Venus has no moon, and no star can shine through its vast cloud layer. Ensign Lowry, staring anxiously out through the astro-dome in the bow of the Earth-ship, cursed the blackness.

"Can't see a thing," he complained to the Exec, steadily writing away at the computer's table. "Look—are those lights over there?"

The Exec looked up wearily. He shrugged. "Probably the guards. Of course, you can't tell. Might be a raiding party."

Lowry, stung, looked to see if the Exec was smiling, but found no answer in his stolid face. "Don't joke about it," he said. "Suppose something happens to the delegation?"

"Then we're in the soup," the Exec said philosophically. "I told you the natives were dangerous. Spy-rays! They've been prohibited for the last three hundred years."

"It isn't all the natives," Lowry said. "Look how they've doubled the guard around us. The administration is co-operating every way they know how. You heard the delegation's report on the intercom. It's this secret group they call the Council."

"And how do you know the guards themselves don't belong to it?" the Exec retorted. "They're all the same to me.... Look, your light's gone out now. Must have been the guard. They're on the wrong side to be coming from the town, anyhow...."

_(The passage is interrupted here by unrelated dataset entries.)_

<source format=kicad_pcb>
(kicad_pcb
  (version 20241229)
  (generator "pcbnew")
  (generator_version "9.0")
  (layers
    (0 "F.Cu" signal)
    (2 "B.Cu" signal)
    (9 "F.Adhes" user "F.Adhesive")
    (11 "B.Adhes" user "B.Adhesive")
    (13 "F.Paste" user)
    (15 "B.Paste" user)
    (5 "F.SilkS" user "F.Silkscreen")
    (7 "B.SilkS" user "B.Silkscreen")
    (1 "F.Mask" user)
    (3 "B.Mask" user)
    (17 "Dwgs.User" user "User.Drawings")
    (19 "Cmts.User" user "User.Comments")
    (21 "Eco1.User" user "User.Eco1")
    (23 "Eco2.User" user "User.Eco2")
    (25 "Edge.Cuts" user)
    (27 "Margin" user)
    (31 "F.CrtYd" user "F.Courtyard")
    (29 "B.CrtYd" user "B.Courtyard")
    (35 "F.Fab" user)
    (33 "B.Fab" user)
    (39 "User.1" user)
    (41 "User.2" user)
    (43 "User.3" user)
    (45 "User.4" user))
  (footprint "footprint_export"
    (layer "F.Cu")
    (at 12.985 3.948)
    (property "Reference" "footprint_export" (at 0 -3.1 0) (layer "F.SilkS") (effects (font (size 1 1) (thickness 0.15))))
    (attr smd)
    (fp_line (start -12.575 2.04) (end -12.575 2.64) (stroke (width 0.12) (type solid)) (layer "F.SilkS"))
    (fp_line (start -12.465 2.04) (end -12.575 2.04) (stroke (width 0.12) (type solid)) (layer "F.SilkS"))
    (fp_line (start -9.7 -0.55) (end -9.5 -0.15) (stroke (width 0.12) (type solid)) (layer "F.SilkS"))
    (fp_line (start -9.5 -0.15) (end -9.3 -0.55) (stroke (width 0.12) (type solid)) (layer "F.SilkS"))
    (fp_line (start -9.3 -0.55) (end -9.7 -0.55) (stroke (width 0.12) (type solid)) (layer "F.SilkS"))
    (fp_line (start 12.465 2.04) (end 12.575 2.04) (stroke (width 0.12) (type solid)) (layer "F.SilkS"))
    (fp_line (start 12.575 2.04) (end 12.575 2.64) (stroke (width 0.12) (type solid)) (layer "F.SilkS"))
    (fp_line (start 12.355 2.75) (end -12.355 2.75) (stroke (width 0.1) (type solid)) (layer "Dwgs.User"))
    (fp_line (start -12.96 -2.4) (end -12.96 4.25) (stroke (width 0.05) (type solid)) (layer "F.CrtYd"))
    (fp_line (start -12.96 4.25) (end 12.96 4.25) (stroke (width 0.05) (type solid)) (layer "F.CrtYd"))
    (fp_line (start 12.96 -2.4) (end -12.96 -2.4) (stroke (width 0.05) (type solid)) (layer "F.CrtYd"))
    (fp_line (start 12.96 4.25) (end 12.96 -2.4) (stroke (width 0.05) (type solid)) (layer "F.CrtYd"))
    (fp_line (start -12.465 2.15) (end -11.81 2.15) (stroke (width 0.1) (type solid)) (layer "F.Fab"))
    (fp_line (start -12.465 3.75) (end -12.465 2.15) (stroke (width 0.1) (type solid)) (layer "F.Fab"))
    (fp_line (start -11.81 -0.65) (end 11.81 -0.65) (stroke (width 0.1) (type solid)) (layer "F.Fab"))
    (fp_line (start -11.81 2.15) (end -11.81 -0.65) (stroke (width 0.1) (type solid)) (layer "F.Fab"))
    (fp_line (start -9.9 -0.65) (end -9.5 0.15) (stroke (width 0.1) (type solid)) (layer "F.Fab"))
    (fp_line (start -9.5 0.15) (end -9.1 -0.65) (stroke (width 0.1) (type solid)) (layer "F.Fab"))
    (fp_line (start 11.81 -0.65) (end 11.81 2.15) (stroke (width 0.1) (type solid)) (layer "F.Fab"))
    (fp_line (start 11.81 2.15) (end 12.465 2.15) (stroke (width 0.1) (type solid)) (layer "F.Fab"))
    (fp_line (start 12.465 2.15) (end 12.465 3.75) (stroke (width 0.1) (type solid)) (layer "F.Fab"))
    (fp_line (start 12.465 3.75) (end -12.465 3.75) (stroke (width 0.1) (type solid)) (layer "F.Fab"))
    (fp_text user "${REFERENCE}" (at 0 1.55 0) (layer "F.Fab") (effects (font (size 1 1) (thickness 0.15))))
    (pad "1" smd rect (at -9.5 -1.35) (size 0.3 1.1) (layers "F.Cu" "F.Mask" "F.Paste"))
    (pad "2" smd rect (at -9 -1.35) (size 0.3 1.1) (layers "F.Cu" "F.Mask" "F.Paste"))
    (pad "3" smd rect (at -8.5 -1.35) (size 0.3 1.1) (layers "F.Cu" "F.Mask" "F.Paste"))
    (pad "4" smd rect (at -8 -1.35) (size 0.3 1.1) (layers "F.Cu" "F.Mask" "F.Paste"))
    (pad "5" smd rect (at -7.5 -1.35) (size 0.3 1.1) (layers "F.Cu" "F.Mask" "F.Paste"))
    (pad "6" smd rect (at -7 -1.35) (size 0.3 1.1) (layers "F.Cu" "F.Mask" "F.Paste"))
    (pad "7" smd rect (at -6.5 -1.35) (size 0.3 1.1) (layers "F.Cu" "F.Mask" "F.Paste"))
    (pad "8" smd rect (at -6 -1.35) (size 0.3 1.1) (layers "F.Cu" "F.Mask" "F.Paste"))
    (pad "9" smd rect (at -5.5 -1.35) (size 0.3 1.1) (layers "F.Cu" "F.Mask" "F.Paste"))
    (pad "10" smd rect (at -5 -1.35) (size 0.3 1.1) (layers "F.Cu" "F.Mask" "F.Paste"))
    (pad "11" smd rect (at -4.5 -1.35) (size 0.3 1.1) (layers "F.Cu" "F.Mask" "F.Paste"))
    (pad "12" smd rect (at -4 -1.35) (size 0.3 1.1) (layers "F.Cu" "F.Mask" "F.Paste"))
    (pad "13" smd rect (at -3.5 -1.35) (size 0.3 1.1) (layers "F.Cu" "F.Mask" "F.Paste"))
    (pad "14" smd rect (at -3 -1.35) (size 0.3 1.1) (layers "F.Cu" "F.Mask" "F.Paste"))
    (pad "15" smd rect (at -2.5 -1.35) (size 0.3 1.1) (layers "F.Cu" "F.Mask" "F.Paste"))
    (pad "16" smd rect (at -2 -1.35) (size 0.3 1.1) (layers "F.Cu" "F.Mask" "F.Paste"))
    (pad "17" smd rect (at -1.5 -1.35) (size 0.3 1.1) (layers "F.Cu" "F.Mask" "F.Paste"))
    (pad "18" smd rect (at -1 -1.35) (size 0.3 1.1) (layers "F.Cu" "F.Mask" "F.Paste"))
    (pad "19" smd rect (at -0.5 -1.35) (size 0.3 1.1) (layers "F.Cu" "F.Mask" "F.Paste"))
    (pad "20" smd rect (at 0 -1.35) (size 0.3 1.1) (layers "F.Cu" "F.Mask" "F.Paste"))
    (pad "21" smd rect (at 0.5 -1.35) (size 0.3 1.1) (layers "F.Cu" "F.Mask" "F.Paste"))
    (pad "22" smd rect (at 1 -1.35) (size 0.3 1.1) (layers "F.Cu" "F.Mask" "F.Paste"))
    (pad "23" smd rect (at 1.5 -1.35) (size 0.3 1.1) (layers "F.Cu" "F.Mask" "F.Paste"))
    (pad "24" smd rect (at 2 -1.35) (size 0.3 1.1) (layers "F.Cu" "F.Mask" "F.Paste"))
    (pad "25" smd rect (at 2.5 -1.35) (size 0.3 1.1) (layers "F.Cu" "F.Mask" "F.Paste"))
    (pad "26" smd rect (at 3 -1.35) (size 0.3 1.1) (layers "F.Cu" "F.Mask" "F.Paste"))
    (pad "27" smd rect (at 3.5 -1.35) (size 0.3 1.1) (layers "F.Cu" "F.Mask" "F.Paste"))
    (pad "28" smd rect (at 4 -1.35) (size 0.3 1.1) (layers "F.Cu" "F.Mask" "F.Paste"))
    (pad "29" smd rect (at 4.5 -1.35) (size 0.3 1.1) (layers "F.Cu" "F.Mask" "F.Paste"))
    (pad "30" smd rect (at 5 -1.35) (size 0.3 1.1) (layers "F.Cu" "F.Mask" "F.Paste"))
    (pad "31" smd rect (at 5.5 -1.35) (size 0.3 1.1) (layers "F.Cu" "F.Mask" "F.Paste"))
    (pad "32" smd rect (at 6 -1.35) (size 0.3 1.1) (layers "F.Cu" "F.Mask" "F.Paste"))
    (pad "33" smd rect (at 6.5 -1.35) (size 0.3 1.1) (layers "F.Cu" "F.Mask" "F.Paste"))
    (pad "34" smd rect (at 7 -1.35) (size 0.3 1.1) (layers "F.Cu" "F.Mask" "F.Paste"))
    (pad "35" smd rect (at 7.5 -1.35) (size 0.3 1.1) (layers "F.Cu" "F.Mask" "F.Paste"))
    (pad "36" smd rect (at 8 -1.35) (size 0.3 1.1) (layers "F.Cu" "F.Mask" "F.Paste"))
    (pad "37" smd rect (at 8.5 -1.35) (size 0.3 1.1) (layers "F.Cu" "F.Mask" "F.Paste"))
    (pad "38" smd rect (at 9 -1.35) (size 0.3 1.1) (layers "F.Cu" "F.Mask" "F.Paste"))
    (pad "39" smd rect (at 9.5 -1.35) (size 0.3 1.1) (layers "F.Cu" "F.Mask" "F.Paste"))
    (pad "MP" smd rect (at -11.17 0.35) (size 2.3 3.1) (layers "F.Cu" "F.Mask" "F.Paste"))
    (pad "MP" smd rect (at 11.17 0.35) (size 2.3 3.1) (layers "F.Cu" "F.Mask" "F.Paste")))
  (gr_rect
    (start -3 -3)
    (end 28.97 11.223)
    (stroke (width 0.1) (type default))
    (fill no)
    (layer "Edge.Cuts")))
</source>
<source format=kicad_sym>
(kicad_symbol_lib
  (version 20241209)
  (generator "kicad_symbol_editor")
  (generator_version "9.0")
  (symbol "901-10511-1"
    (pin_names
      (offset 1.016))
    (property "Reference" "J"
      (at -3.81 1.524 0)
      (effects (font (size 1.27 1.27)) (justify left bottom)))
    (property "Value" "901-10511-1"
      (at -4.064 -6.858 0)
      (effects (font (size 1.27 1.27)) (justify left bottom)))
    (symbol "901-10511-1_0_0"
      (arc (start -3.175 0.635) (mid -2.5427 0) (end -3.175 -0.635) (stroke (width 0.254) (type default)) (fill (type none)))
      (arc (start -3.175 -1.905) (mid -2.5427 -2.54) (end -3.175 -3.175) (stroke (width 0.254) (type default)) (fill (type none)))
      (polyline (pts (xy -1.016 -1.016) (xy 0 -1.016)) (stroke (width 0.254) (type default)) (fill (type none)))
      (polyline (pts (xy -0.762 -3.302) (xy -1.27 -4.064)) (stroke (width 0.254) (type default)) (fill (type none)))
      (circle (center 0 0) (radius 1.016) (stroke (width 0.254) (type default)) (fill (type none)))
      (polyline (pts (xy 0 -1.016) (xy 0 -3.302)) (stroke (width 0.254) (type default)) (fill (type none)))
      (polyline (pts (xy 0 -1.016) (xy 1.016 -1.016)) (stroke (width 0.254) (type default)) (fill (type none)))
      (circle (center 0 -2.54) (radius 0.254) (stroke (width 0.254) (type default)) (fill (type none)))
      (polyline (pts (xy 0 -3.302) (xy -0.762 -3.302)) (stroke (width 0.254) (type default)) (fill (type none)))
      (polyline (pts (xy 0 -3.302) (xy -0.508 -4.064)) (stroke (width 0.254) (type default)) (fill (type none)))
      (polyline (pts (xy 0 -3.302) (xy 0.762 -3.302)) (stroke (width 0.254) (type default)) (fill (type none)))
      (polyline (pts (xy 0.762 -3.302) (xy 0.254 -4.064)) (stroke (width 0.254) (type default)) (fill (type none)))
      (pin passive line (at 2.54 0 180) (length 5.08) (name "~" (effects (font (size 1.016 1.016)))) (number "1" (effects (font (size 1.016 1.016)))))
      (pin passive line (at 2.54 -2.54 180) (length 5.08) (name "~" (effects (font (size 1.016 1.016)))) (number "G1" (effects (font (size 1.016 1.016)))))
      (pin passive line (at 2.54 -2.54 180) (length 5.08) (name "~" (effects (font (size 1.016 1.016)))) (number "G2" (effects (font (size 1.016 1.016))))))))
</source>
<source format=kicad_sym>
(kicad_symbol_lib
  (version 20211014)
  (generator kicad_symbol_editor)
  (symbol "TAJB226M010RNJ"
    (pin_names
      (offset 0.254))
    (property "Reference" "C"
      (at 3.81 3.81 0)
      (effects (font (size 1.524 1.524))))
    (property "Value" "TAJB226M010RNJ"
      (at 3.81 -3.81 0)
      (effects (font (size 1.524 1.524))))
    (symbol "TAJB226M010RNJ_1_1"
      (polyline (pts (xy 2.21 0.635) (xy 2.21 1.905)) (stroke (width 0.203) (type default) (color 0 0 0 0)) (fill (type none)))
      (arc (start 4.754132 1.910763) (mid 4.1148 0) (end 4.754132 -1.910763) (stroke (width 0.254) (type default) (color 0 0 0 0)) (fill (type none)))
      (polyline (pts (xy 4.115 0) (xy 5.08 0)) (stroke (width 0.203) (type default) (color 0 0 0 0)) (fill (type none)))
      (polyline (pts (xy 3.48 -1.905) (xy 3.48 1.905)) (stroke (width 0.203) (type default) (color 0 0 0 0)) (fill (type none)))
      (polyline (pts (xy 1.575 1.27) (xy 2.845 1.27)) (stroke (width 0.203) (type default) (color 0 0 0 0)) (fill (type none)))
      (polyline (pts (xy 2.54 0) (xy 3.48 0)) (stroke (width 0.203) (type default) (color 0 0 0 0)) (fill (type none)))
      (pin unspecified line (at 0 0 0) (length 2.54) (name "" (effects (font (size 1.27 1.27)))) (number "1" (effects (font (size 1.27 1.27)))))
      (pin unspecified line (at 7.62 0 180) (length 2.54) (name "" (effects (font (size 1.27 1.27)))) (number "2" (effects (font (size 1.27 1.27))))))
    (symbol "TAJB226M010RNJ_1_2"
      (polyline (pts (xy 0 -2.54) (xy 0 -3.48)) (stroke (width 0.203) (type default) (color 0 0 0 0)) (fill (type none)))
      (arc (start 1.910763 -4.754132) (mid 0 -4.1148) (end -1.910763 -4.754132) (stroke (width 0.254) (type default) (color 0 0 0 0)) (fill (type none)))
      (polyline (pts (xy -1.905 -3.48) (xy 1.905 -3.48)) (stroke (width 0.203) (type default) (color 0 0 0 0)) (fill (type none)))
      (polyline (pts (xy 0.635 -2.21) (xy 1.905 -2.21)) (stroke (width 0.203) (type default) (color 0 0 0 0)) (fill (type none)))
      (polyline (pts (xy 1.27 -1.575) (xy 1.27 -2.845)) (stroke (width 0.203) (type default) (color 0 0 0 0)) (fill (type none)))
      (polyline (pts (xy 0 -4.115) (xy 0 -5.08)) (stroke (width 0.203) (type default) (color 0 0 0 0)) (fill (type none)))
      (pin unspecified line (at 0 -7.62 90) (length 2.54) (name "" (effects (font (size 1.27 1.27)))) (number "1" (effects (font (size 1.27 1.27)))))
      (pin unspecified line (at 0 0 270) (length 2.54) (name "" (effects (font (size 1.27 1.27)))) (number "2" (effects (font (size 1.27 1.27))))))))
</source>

Svan hesitated only a fraction of a second after the girl turned the lights out and stopped the car. Then he reached in the compartment under the seat. If he took a little longer than seemed necessary to get the atomite bomb out of the compartment, none of the others noticed. Certainly it did not occur to them that there had been two bombs in the compartment, though Svan's hand emerged with only one.